A transcript posted after the gruelling, two-day affair in October 2023 revealed he forgot the year his son Beau Biden died of brain cancer.
According to The Post, a source close to the president dismissed his hazy recall saying: “Every person who has ever prepared for a legal interview has forgotten some of the prep.”
The protective ring around Mr Biden didn’t loosen during his brief and unsuccessful re-election campaign with Democrat donors being surprised by the degree of control held by staffers who fielded questions on behalf of the president at an alarming rate.
While poll numbers were directly relayed to Mr Biden during the 2020 election race, in 2024, they were passed on to campaign aides through memos.
The withholding of the information particularly concerned Biden campaign pollsters as Trump’s numbers began to tick up.
The WSJ even reported that campaign staff became concerned that first lady Jill Biden would outshine the president, even during the 2020 primary.
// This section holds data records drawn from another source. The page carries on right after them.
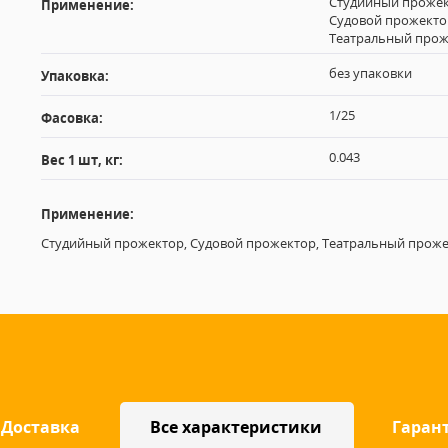
Студийный прожек
Применение:
Судовой прожекто
Театральный про
без упаковки
Упаковка:
1/25
Фасовка:
0.043
Вес 1 шт, кг:
Применение:
Студийный прожектор, Судовой прожектор, Театральный прож
Доставка
Все характеристики
Гаран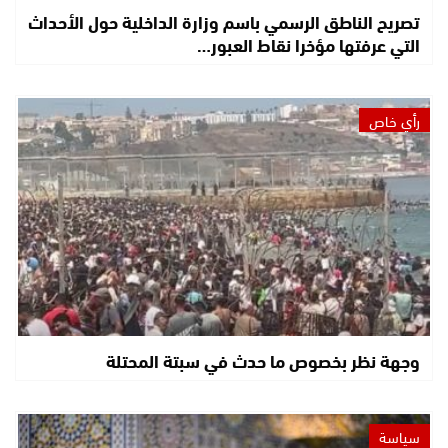
تصريح الناطق الرسمي باسم وزارة الداخلية حول الأحداث
التي عرفتها مؤخرا نقاط العبور…
رأي خاص
وجهة نظر بخصوص ما حدث في سبتة المحتلة
سياسة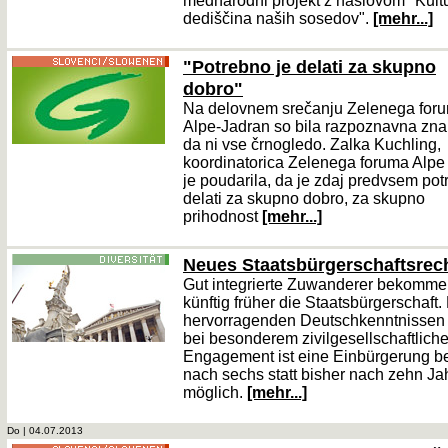
mednarodni projekt z naslovom "Kult
dediščina naših sosedov".
[mehr...]
"Potrebno je delati za skupno
dobro"
Na delovnem srečanju Zelenega for
Alpe-Jadran so bila razpoznavna zn
da ni vse črnogledo. Zalka Kuchling,
koordinatorica Zelenega foruma Alpe
je poudarila, da je zdaj predvsem po
delati za skupno dobro, za skupno
prihodnost
[mehr...]
Neues Staatsbürgerschaftsrec
Gut integrierte Zuwanderer bekomm
künftig früher die Staatsbürgerschaft.
hervorragenden Deutschkenntnissen
bei besonderem zivilgesellschaftlich
Engagement ist eine Einbürgerung be
nach sechs statt bisher nach zehn Ja
möglich.
[mehr...]
Do | 04.07.2013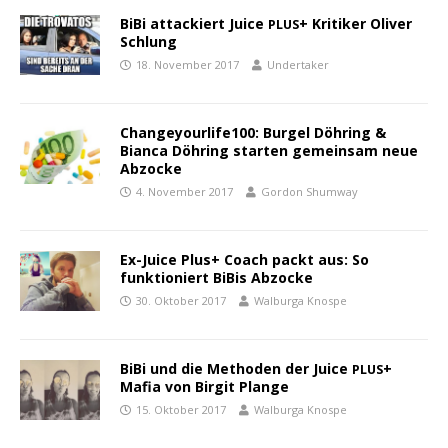
BiBi attackiert Juice
+ Kritiker Oliver
PLUS
Schlung
18. November 2017
Undertaker
Changeyourlife100: Burgel Döhring &
Bianca Döhring starten gemeinsam neue
Abzocke
4. November 2017
Gordon Shumway
Ex-Juice Plus+ Coach packt aus: So
funktioniert BiBis Abzocke
30. Oktober 2017
Walburga Knospe
BiBi und die Methoden der Juice
+
PLUS
Mafia von Birgit Plange
15. Oktober 2017
Walburga Knospe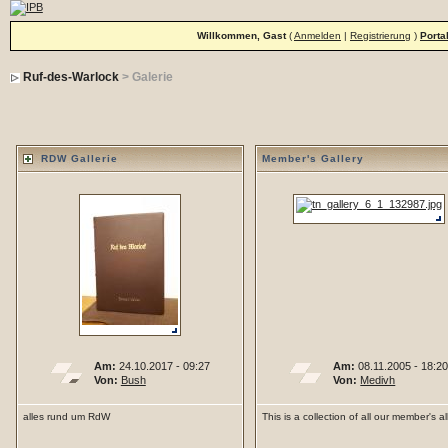
Willkommen, Gast
(
Anmelden
|
Registrierung
)
Porta
Ruf-des-Warlock
> Galerie
RDW Gallerie
Member's Gallery
Am:
24.10.2017 - 09:27
Am:
08.11.2005 - 18:2
Von:
Bush
Von:
Medivh
alles rund um RdW
This is a collection of all our member's 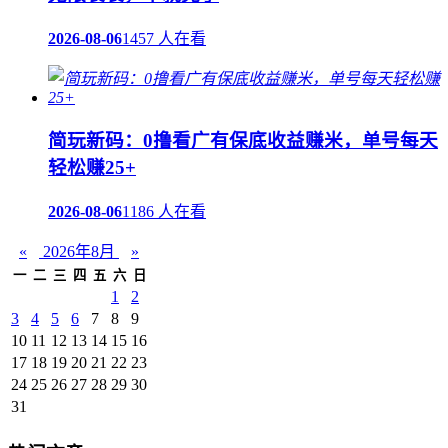
2026-08-06
1457 人在看
简玩新码：0撸看广有保底收益赚米，单号每天
轻松赚25+
2026-08-06
1186 人在看
«
2026年8月
»
一
二
三
四
五
六
日
1
2
3
4
5
6
7
8
9
10
11
12
13
14
15
16
17
18
19
20
21
22
23
24
25
26
27
28
29
30
31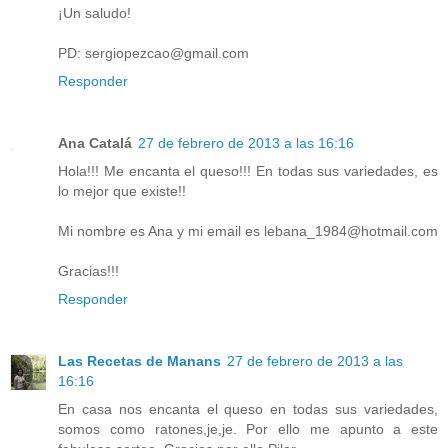
¡Un saludo!
PD: sergiopezcao@gmail.com
Responder
Ana Catalá
27 de febrero de 2013 a las 16:16
Hola!!! Me encanta el queso!!! En todas sus variedades, es
lo mejor que existe!!
Mi nombre es Ana y mi email es lebana_1984@hotmail.com
Gracias!!!
Responder
Las Recetas de Manans
27 de febrero de 2013 a las
16:16
En casa nos encanta el queso en todas sus variedades,
somos como ratones,je,je. Por ello me apunto a este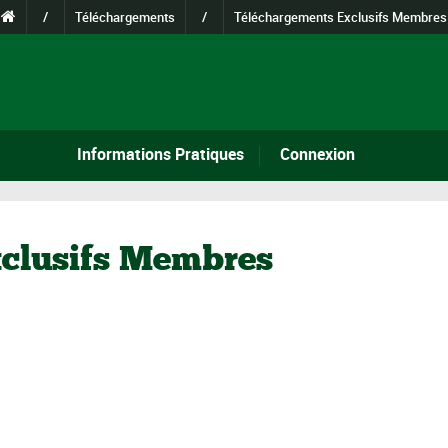
/
Téléchargements
/
Téléchargements Exclusifs Membres
Informations Pratiques
Connexion
clusifs Membres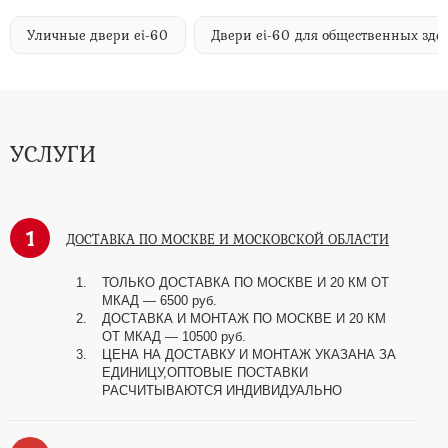
Уличные двери ei-60
Двери ei-60 для общественных зд
УСЛУГИ
1
ДОСТАВКА ПО МОСКВЕ И МОСКОВСКОЙ ОБЛАСТИ
ТОЛЬКО ДОСТАВКА ПО МОСКВЕ И 20 КМ ОТ
МКАД — 6500 руб.
ДОСТАВКА И МОНТАЖ ПО МОСКВЕ И 20 КМ
ОТ МКАД — 10500 руб.
ЦЕНА НА ДОСТАВКУ И МОНТАЖ УКАЗАНА ЗА
ЕДИНИЦУ,ОПТОВЫЕ ПОСТАВКИ
РАСЧИТЫВАЮТСЯ ИНДИВИДУАЛЬНО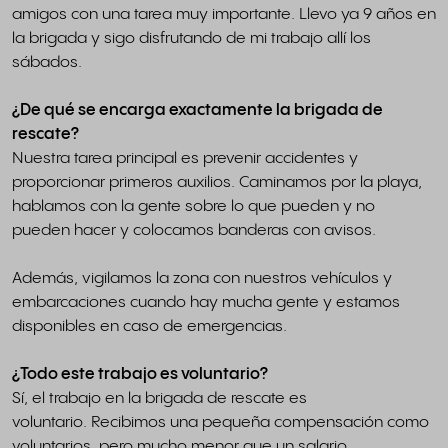
amigos con una tarea muy importante. Llevo ya 9 años en
la brigada y sigo disfrutando de mi trabajo allí los
sábados.
¿De qué se encarga exactamente la brigada de
rescate?
Nuestra tarea principal es prevenir accidentes y
proporcionar primeros auxilios. Caminamos por la playa,
hablamos con la gente sobre lo que pueden y no
pueden hacer y colocamos banderas con avisos.
Además, vigilamos la zona con nuestros vehículos y
embarcaciones cuando hay mucha gente y estamos
disponibles en caso de emergencias.
¿Todo este trabajo es voluntario?
Sí, el trabajo en la brigada de rescate es
voluntario. Recibimos una pequeña compensación como
voluntarios, pero mucho menor que un salario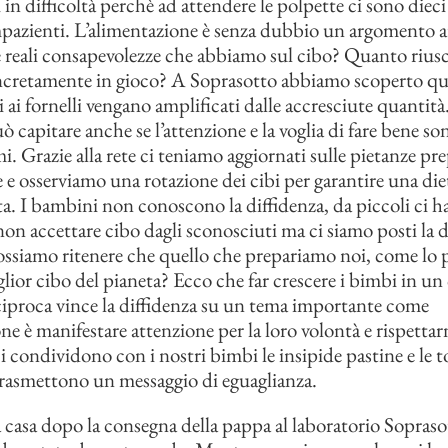
in difficoltà perchè ad attendere le polpette ci sono die
mpazienti. L’alimentazione è senza dubbio un argomento 
e reali consapevolezze che abbiamo sul cibo? Quanto rius
ncretamente in gioco? A Soprasotto abbiamo scoperto qu
i ai fornelli vengano amplificati dalle accresciute quantita
̀ capitare anche se l’attenzione e la voglia di fare bene s
simi. Grazie alla rete ci teniamo aggiornati sulle pietanze pr
ie e osserviamo una rotazione dei cibi per garantire una di
ta. I bambini non conoscono la diffidenza, da piccoli ci 
non accettare cibo dagli sconosciuti ma ci siamo posti la
ssiamo ritenere che quello che prepariamo noi, come lo
iglior cibo del pianeta? Ecco che far crescere i bimbi in un
eciproca vince la diffidenza su un tema importante come
ne è manifestare attenzione per la loro volontà e rispettarne
i condividono con i nostri bimbi le insipide pastine e le t
rasmettono un messaggio di eguaglianza.
casa dopo la consegna della pappa al laboratorio Soprasot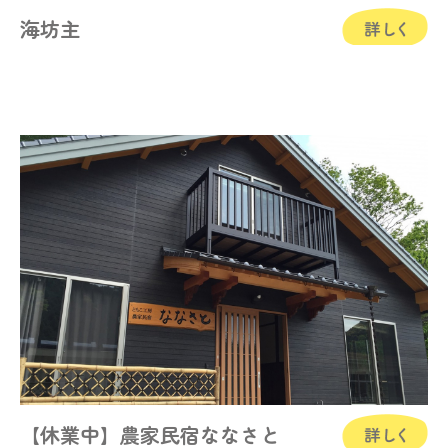
海坊主
【休業中】農家民宿ななさと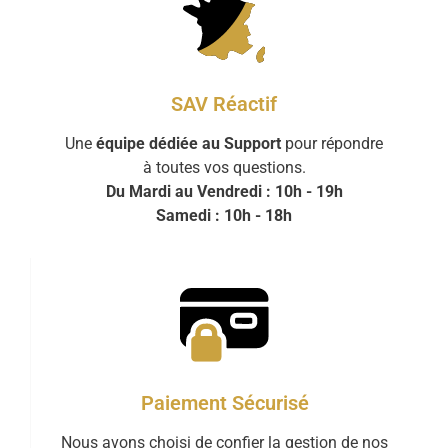
SAV Réactif
Une
équipe dédiée au Support
pour répondre
à toutes vos questions.
Du Mardi au Vendredi : 10h - 19h
Samedi : 10h - 18h
Paiement Sécurisé
Nous avons choisi de confier la gestion de nos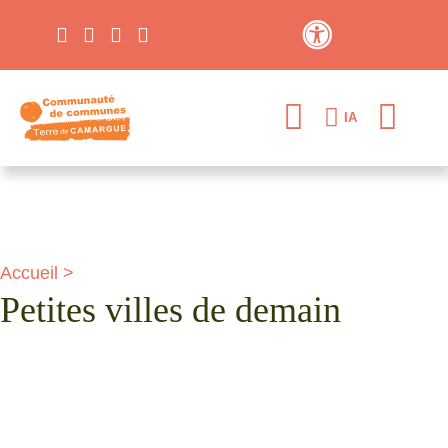
Contraste élevé
IA
Accueil
>
Petites villes de demain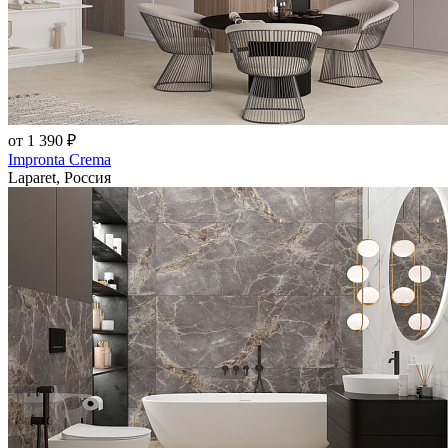
от 1 390 ₽
Impronta Crema
Laparet, Россия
“The more you talk her up, the more you make him look bad,” her press secretary Michael LaRosa told the Journal.
During her husband’s term, the first lady even tried to stop him from going it alone too long at press conferences, fearing he’d be caught flat-footed by questions as the events dragged on.
“President Biden has earned the most accomplished record of any modern commander-in-chief and rebuilt the middle class because of his attention to policy details that impact millions of lives, his active solicitation of diverse opinions from outside experts, everyday Americans, members of Congress and other elected officials, his cabinet, and historians, and because of his determination to fulfil a big-picture economic agenda that realised major priorities Democrats have worked toward for decades,” Mr Bates added in a statement to The Post.
“During every presidency, there are inevitably some in Washington who do not receive as much time with whomever the president is as they would prefer; but that never means that the president isn’t engaging thoroughly with others, as this president does.”